Kürzlich, so Fee, habe ihre Gruppe eine Studie durchgeführt, aus der hervorgeht, dass 85 Prozent der Menschen in Großbritannien sich Gedanken über das Plastikproblem machen und bereit seien, selbst aktiv zu werden.

Einer aktuellen Studie zufolge sind sich 85 Prozent der Menschen in Großbritannien bewusst, dass es ein Plastikproblem gibtBild: Greenpeace

Der lange Weg zum Ziel

Auch größere Firmen haben erste Schritte unternommen, um ihren Kunststoffverbrauch zu verringern, allen voran die Supermärkte. Allerdings, so David Potts, Geschäftsführer der Supermarktkette Morrissons, nutzt bislang nur einer von zehn Kunden eigene Verpackungen an den Frischetheken der Geschäfte.

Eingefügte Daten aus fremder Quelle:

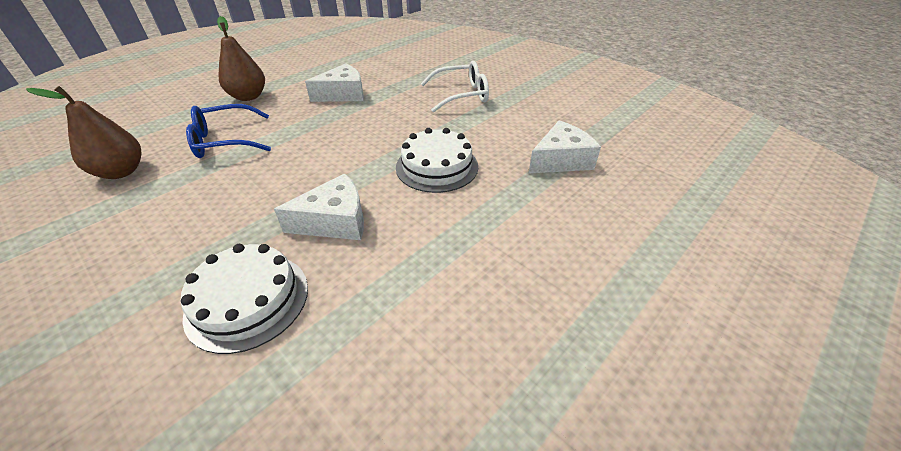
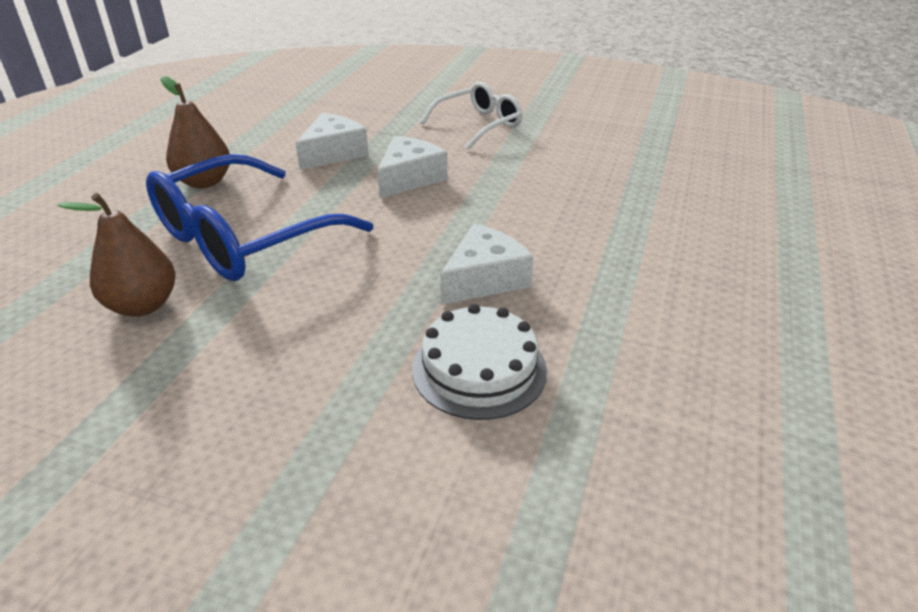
camera: 25 degrees left, 5 degrees down
blue glasses [186,104,271,158] -> blue glasses [146,154,373,281], size x1.68
white cake [396,128,478,193] -> none
white cheese [529,120,601,173] -> white cheese moved to [377,135,448,198]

Auch wenn das nicht viel scheint, sinkt der Plastikverbrauch in den mehr als einhundert Geschäften der Kette. Sie zeigt aber auch, wie lang der Weg tatsächlich noch ist, bis sich Einkaufsgewohnheiten nachhaltig ändern.

Darüber kann auch der malerische Ort Tynemouth nicht hinwegtäuschen, selbst wenn er sich als "plastikfrei" bezeichnen darf. Ich könnte hier nach wie vor Softdrinks in Einwegflaschen in den Läden kaufen. Und auch Riley's Fish Shack bietet noch Wasser in Kunststoffflaschen an.

"Es gibt keine Alternative, die wir in der gleichen Menge verwenden können, in der wir Plastik verwenden", sagt McCallum. Gleichzeitig, sagt er, gebe es keine Recycling-Infrastruktur, um die Menge an Plastik zu bewältigen, die im Umlauf ist.

"Der einzige Weg aus dem Chaos ist, weniger Plastik zu produzieren."